After giving the dogs their first dose of medication, I looked up sarcoptic mange online.  This is what I found.  Mange is caused by a mite, sarcoptes scabiei.  There are several varieties of sarcoptes mites, each with a preference for a different primary host, on which it reproduces.  Sarcoptes scabiei var. canis causes mange in dogs.
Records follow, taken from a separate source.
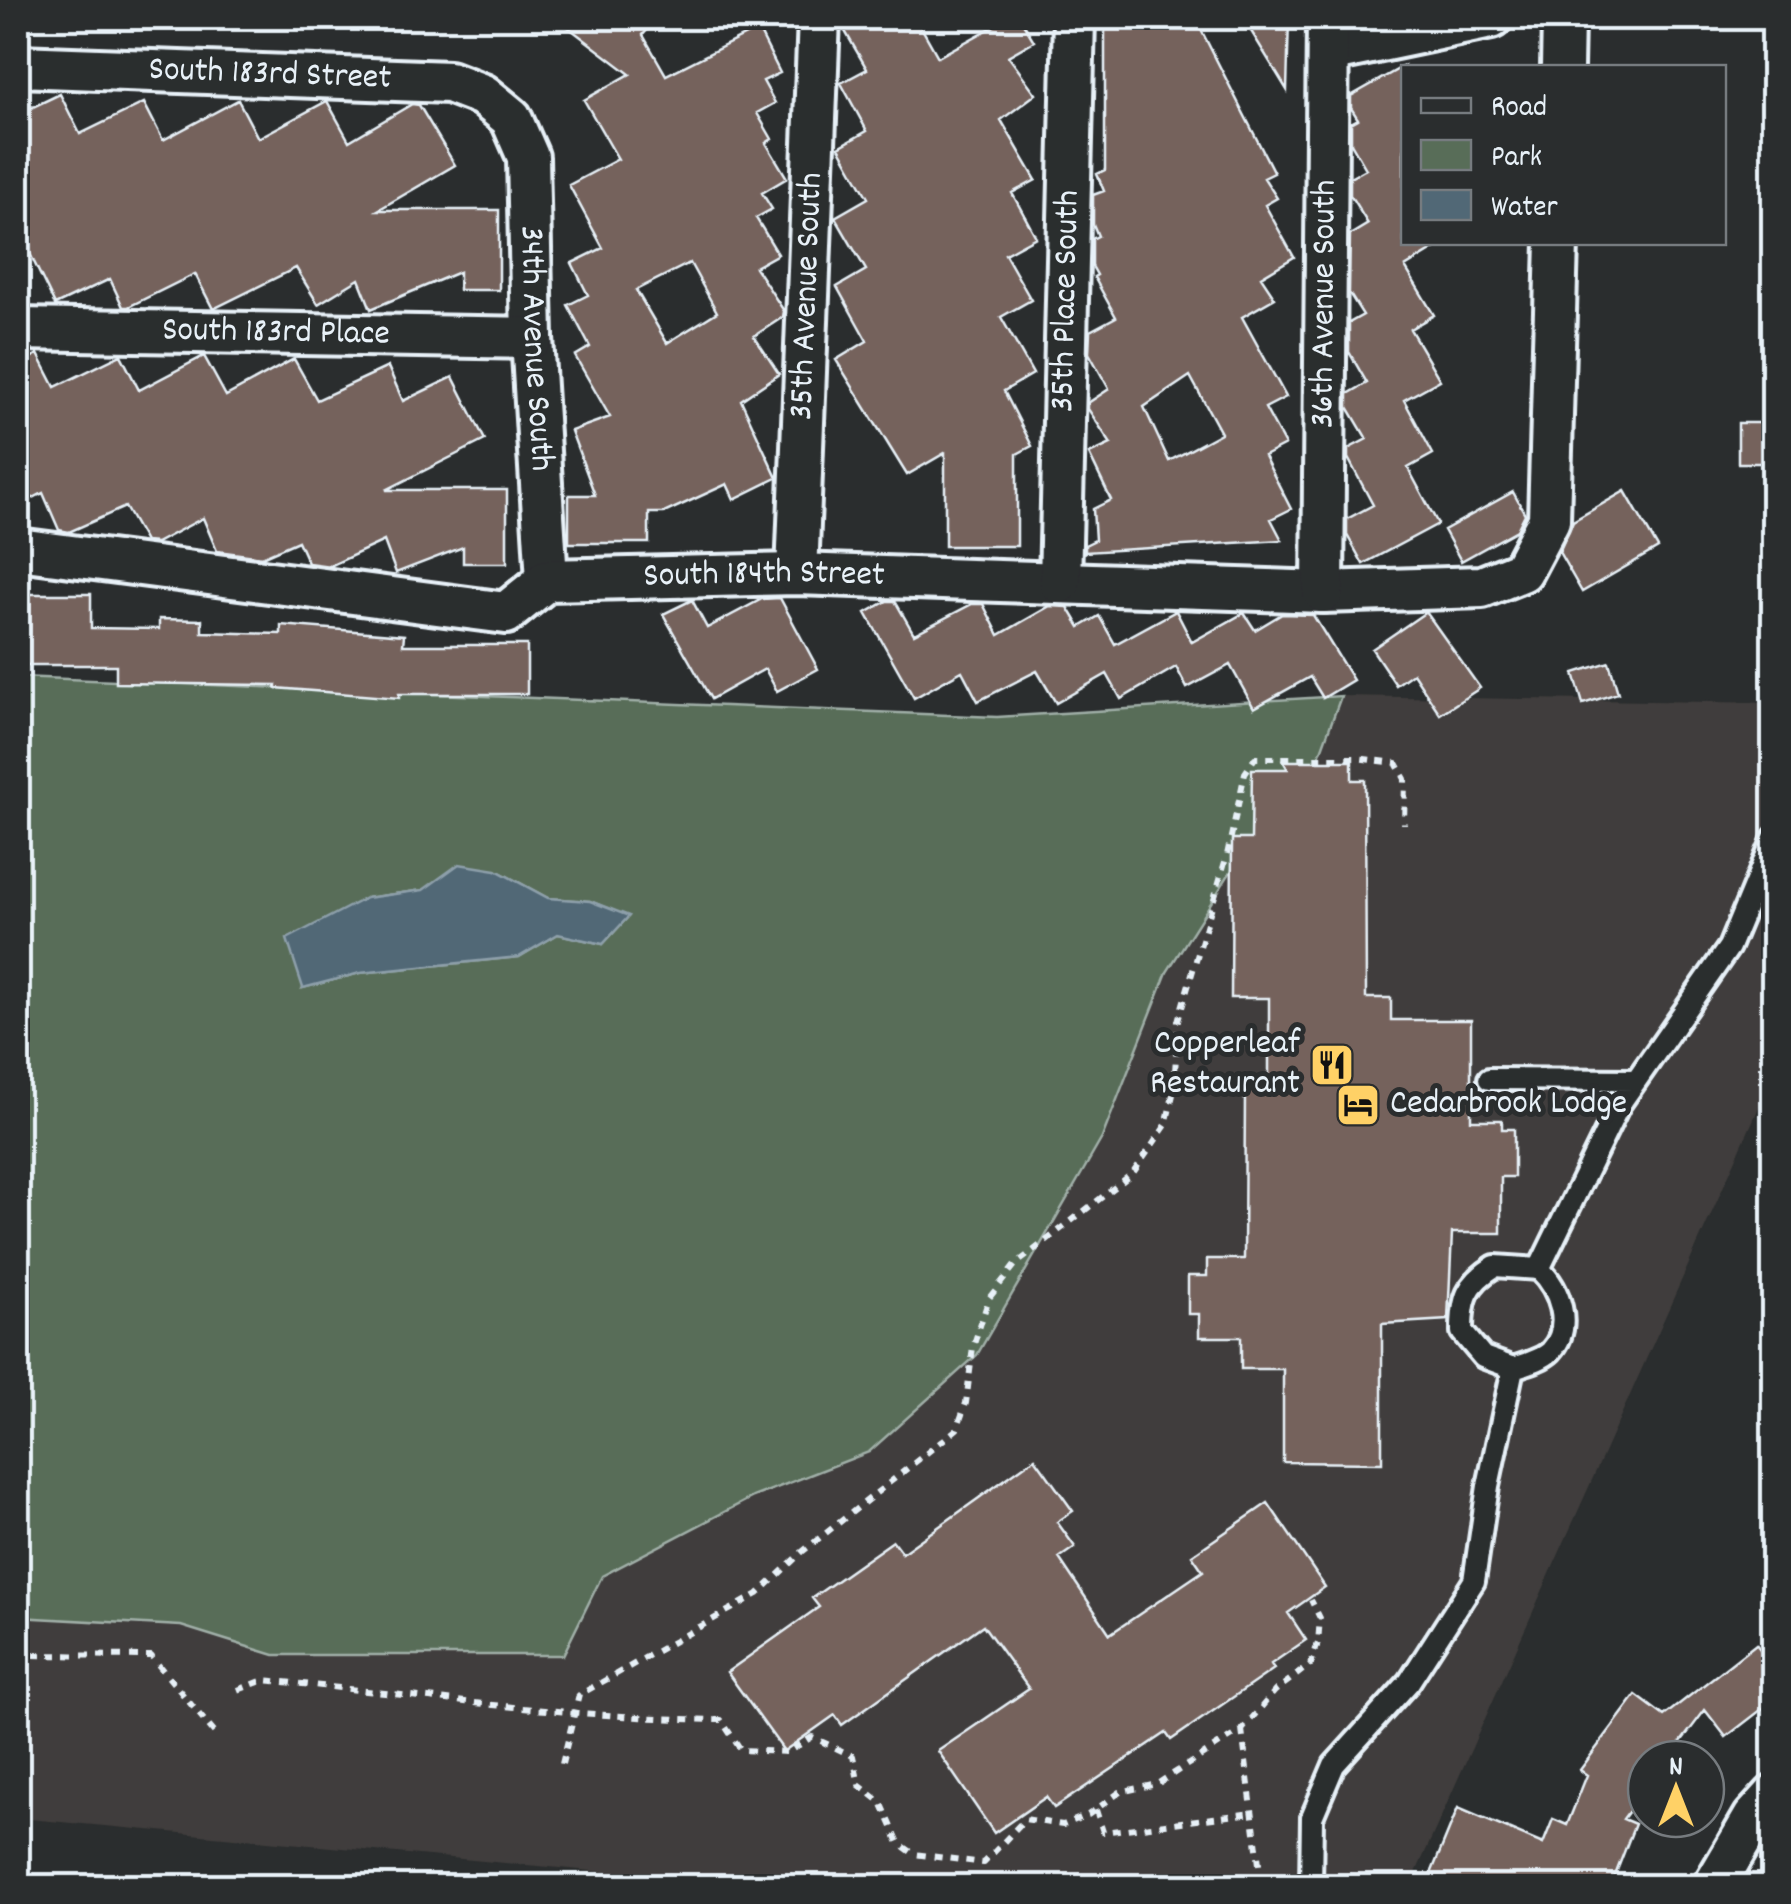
<svg xmlns="http://www.w3.org/2000/svg" width="1791" height="1904" font-family="Dekko,sans-serif">
<style>
.built{fill:#403d3c}
.green{fill:#586d58;stroke:#a0afa8;stroke-width:2.5;fill-rule:evenodd}
.water{fill:#516876;stroke:#8d9faa;stroke-width:2.5}
.building{fill:#74625c;stroke:#e8f1f8;stroke-width:2.5;fill-rule:evenodd}
.lines{fill:none;stroke-linecap:round;stroke-linejoin:round}
.service-casing{stroke:#e8f1f8;stroke-width:28}
.minor-casing{stroke:#e8f1f8;stroke-width:48}
.path{stroke:#e8f1f8;stroke-width:6;stroke-dasharray:8 8;stroke-linecap:butt}
.service{stroke:#2a2d2e;stroke-width:20}
.minor{stroke:#2a2d2e;stroke-width:40}
.labels{text-anchor:middle;dominant-baseline:central;stroke-width:10;stroke-linejoin:round;paint-order:stroke}
.street-label{font-size:35px;fill:#e8f1f8;stroke:#2a2d2e}
.poi-label{font-size:35px;fill:#e8f1f8;stroke:#2a2d2e;text-anchor:end}
</style>
<rect width="100%" height="100%" fill="#2a2d2e"/>
<filter id="ink" filterUnits="userSpaceOnUse"><feTurbulence type="fractalNoise" baseFrequency=".01" numOctaves="2"/><feDisplacementMap in="SourceGraphic" scale="20" xChannelSelector="R" yChannelSelector="G"/><feConvolveMatrix kernelMatrix="1 2 1 2 8 2 1 2 1" color-interpolation-filters="sRGB"/></filter>
<g filter="url(#ink)">
<path class="built" d="M1341 696 1773 703V1076L1410 1886H755L18 1818V1617L181 1626 274 1655H563L602 1576 753 1497 869 1452 977 1355 1102 1138 1167 972 1233 868 1296 820Z"/>
<path class="green" d="M18 677 997 717 1341 696 1296 820 1233 868 1167 972 1102 1138 977 1355 869 1452 753 1497 602 1576 563 1655H274L181 1626 18 1617ZM496 870 548 898 590 901 628 917 603 944 558 934 519 957 360 973 303 988 366 898 423 890Z"/>
<path class="water" d="M459 864 496 870 548 898 590 901 629 916 603 944 558 934 519 957 360 973 303 988 287 939 366 898 423 890Z"/>
<path class="building" d="M556 18H657L643 35 666 75 758 29 780 73 763 81 775 103 757 113 772 139 766 143 787 178 762 193 772 209 756 218 778 254 755 267 784 311 783 317 754 336 779 374 741 400 777 478 734 499 727 484 664 513H649V543H569V495H595L571 431 610 417 575 356 590 347 568 305 588 295 572 263 603 248 569 185 618 159 584 100 630 74ZM690 263 717 312 667 343 636 290Z
M843 18H916L938 57 1009 18H1020L1034 41 1008 56 1036 94 1001 120 1036 180 1012 193 1036 237 1005 254 1031 300 1001 317 1033 374 1004 391 1032 446 1017 454V546H945V453L907 475 836 360 867 341 837 287 866 270 835 217 868 198 839 147 867 131 841 83 867 69 842 26Z
M1105 18H1195L1274 173 1264 178 1277 198 1265 205 1294 257 1261 277 1275 298 1242 317 1286 397 1265 408 1285 445 1264 456 1291 509 1271 519 1282 540 1085 552V545L1095 540 1093 509 1111 500 1089 454 1111 444 1088 409V403L1109 389 1089 353 1090 331 1116 317 1094 277 1097 275 1092 266V239L1098 236 1093 224V195L1104 191 1097 174 1105 170ZM1190 376 1221 433 1169 461 1144 407Z
M1243 18H1289L1287 90Z
M1404 66V242H1446L1405 267 1434 315 1410 329 1440 380 1404 400 1433 454 1408 468 1438 524 1363 564 1347 535V519L1373 505 1348 458V449L1367 439 1348 407V394L1367 383 1349 352V323L1363 315 1349 293 1350 235 1368 224 1350 195V178L1366 169 1351 143V123L1358 119 1351 108V96Z
M60 94 80 134 144 103 163 140 238 100 258 138 327 101 349 141 412 104 419 105 455 165 378 210H499V290H459V272L371 309 359 279 318 304 296 268 213 309 195 274 128 307H123L110 279 55 305 18 229V114Z
M38 354 55 387 121 355 139 390 204 356 226 396 294 359 317 400 388 367 403 401 453 377 485 440 386 490H507V563H463V547L396 573 384 541 330 566 308 563 298 541 262 557 217 551 203 518 156 543 145 542 125 507 69 532 59 530 43 493 18 506V365Z
M1738 423H1774V463H1738Z
M1625 491 1658 548 1582 592 1559 552 1573 521Z
M1513 492 1525 514 1517 530 1461 561 1444 530Z
M19 594H91V628L159 629V619L202 620V632L281 634V625L404 635 403 645H527V694H399V698L276 688V685L116 683V665H19Z
M780 598 818 669 777 691 765 669 711 699 663 614 692 600 707 628 762 599Z
M887 601H895L914 634 972 604H983L999 635 1050 606 1068 607 1080 627 1099 616 1115 644 1176 611 1192 642 1244 613 1255 630 1282 614 1313 615 1353 680 1323 698 1310 677 1254 708 1230 665 1187 688 1176 667 1121 699 1107 674 1056 703 1037 671 978 701 962 671 914 698 866 613Z
M1426 612 1480 688 1440 714 1413 673 1396 685 1372 649Z
M1609 662 1618 693 1583 704 1574 673Z
M1283 761H1352V780H1365L1366 998H1391V1020H1471V1120H1502V1129H1514V1177H1501V1233H1452L1448 1320 1382 1324V1463L1283 1462V1369H1241V1337H1199V1314H1188V1276H1207V1259H1244L1245 1090H1269V998H1231L1232 839H1251L1252 769H1288Z
M1035 1458 1073 1511 1057 1522 1075 1547 1059 1558 1110 1634 1203 1571 1192 1555 1268 1503 1325 1587 1288 1613 1306 1640 1271 1664 1274 1669 1171 1740 1166 1733 1054 1808 1046 1797 994 1833 938 1751 1029 1689 983 1625 842 1725 835 1715 784 1751 727 1672 819 1607 812 1598 893 1541 902 1553Z
M1756 1644 1774 1667V1700L1726 1737 1705 1710 1668 1759H1646V1788L1623 1819 1635 1824 1611 1886H1426L1458 1808 1543 1844 1553 1819 1567 1825 1587 1775 1580 1770 1636 1695 1664 1716Z"/>
<g class="lines">
<defs>
<path id="service" d="M1489 1079 1636 1080
M1495 1266 1539 1269C1559 1288 1574 1326 1551 1351 1542 1360 1525 1364 1513 1368L1483 1357 1462 1332C1462 1299 1466 1284 1495 1266Z
M1539 1269 1619 1105 1729 947 1774 838
M1311 1886 1312 1817 1334 1765 1409 1682 1474 1581 1488 1486 1513 1368"/>
<g id="minor">
<path d="M1328 52 1491 18"/>
<path id="s1" d="M18 66 449 82 483 95 511 118 528 157 532 338 547 580"/>
<path d="M1562 68 1563 18"/>
<path id="s2" d="M18 329 532 338"/>
<path id="s3" d="M18 549 506 613 547 580 797 574 1323 592 1482 587 1522 571 1549 520 1557 242"/>
<path id="s4" d="M797 574 819 18"/>
<path id="s5" d="M1060 583 1074 18"/>
<path id="s6" d="M1323 592 1328 18"/>
<path d="M1714 1886 1754 1818 1774 1796"/>
</g>
</defs>
<use href="#service" class="service-casing"/>
<use href="#minor" class="minor-casing"/>
<path class="path" d="M18 1655 151 1656 218 1737
M238 1690 264 1680C416 1695 569 1718 721 1720L741 1750 788 1752 812 1737 853 1756 859 1785 881 1802 899 1843 914 1854 984 1863 1025 1819 1063 1825 1088 1815 1120 1792 1157 1784 1242 1730 1275 1691 1311 1664 1318 1643 1320 1618 1311 1600
M1242 1730 1260 1872
M562 1764 579 1695 758 1594 802 1552 957 1429 966 1403 973 1347 989 1298 1016 1264 1133 1173 1166 1125 1174 1090 1178 1021 1227 855 1245 773 1255 758H1357L1396 763 1405 779 1404 824
M1096 1810 1103 1832 1253 1813"/>
<use href="#service" class="service"/>
<use href="#minor" class="minor"/>
</g>
</g>
<defs>
<symbol id="restaurant-square" viewBox="-11 -11 22 22"><rect x="-9" y="-9" width="18" height="18" rx="4" fill="#ffd166" stroke="#2a2d2e"/><path d="M-5-6h1v4h1v-4h1v4h1v-4h1v5L-1.5 .5V6h-2V.5L-5-1ZM5-6V6H3V1.5H1.5Q1.5-4 5-6Z" fill="#111"/></symbol>
<symbol id="hotel-square" viewBox="-11 -11 22 22"><rect x="-9" y="-9" width="18" height="18" rx="4" fill="#ffd166" stroke="#2a2d2e"/><path d="M-6-4.5h1.5V1H6V5H4.5V3h-9V5H-6ZM-4 0a1.8 1.8 0 1 1 3.6 0ZM.5 0V-2.5h3Q6-2.5 6 0Z" fill="#111"/></symbol>
</defs>
<g fill-rule="evenodd">
<use href="#restaurant-square" x="1307" y="1040" width="50" height="50"/>
<use href="#hotel-square" x="1333" y="1080" width="50" height="50"/>
</g>
<g class="labels">
<g class="street-label">
<text stroke="none"><textPath href="#s1" startOffset="252">South 183rd Street</textPath></text>
<text stroke="none"><textPath href="#s4" startOffset="278">35th Avenue South</textPath></text>
<text stroke="none"><textPath href="#s5" startOffset="282">35th Place South</textPath></text>
<text stroke="none"><textPath href="#s6" startOffset="288">36th Avenue South</textPath></text>
<text stroke="none"><textPath href="#s2" startOffset="258">South 183rd Place</textPath></text>
<text stroke="none"><textPath href="#s1" startOffset="738">34th Avenue South</textPath></text>
<text stroke="none"><textPath href="#s3" startOffset="762">South 184th Street</textPath></text>
</g>
<g class="poi-label">
<text x="1300" y="1045">Copperleaf<tspan x="1300" dy="40">Restaurant</tspan></text>
<text x="1390" y="1105" text-anchor="start">Cedarbrook Lodge</text>
</g>
</g>
<rect width="1791" height="1904" fill="none" stroke="#2a2d2e" stroke-width="60"/>
<rect x="30" y="30" width="1731" height="1844" fill="none" stroke="#e8f1f8" stroke-width="4" filter="url(#ink)"/>
<rect x="1401" y="65" width="325" height="180" fill="#2a2d2e" stroke="#767b7f" stroke-width="2.5"/>
<rect x="1421" y="98" width="50" height="15" fill="#2a2d2e" stroke="#767b7f" stroke-width="2.5"/>
<text x="1491" y="115" font-size="30" fill="#e8f1f8">Road</text>
<rect x="1421" y="140" width="50" height="30" fill="#586d58" stroke="#767b7f" stroke-width="2.5"/>
<text x="1491" y="165" font-size="30" fill="#e8f1f8">Park</text>
<rect x="1421" y="190" width="50" height="30" fill="#516876" stroke="#767b7f" stroke-width="2.5"/>
<text x="1491" y="215" font-size="30" fill="#e8f1f8">Water</text>
<g transform="translate(1676 1789)"><circle r="48" fill="#2a2d2e" stroke="#767b7f" stroke-width="2.5"/>
<path d="M0-8L18 38L0 25L-18 38Z" fill="#ffd166"/>
<text y="-15" font-size="28" font-weight="bold" text-anchor="middle" fill="#e8f1f8">N</text>
</g>
</svg>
We humans have our own mite,  sarcoptes scabiei var. hominis, which is contracted through human-to-human contact.
I scrolled through the websites and scratched my head.  Could it be that what I had was not hives, but mange?   The dog-mange mites, I learned, can crawl onto humans and bite.  However, they will not reproduce on human skin.  Thus, the sites stated, in humans the infestation is self-limiting--that is, the mites bite but eventually die.

Soon, thanks to the Ivermectin, the dogs stopped itching.  I spent my life vacuuming frantically and washing dog towels and bedding in hot water to prevent re-infestation.   And scratching.  It was odd that, as the dogs were getting better, I was getting so much worse.

"You should go to the doctor," my spouse--who, miraculously, was not itching--advised.  "There really is no need," I replied between scratches.  "In humans the condition is self-limiting.  I just have to wait for my mites to die a natural death."

Days passed.  I was covered in bites and scratching all night.  "If I go to the doctor, he'll just give me steroids," I told my husband as I raked my fingernails over the backs of  my knees.  "Remember, the condition is self-limiting in humans!"

Finally, after a month of itching, I acknowledged that, for some reason, my mange was not self-limiting.  I went to the health center, displayed my bite-speckled abdomen, and walked out five seconds later with two prescriptions for permethrin cream, one for myself and, just to make sure, one for my symptom-free husband.

The instructions were to rub the greasy cream into every inch of our bodies, from the earlobes to the toes, at bedtime, then twelve hours later take a shower and wash bedsheets, mattress cover, bed skirt and every stitch of clothing we had worn over the preceding two days in hot water.  And vacuum everything.

It was exhausting, but it worked.  My mites died and I stopped itching almost immediately.  Vet #2, who is versed in Chinese medicine, gave me a bottle of Four Marvels powder to help Bisou's coat, and it has grown back marvelously, a deeper, richer red than ever.  But neither the vet nor the doctor was able to explain how I managed to get dog mange, and why the mites prospered on my skin.

A couple of mornings ago Bisou burst into high-pitched barks.  I looked out and there was the neighborhood fox, ambling through our yard on his elegant narrow legs.  He was wearing his full winter fur, thick and red and healthy-looking.  I have always loved foxes.  But as I watched him disappear into the bushes, I found myself scratching my neck.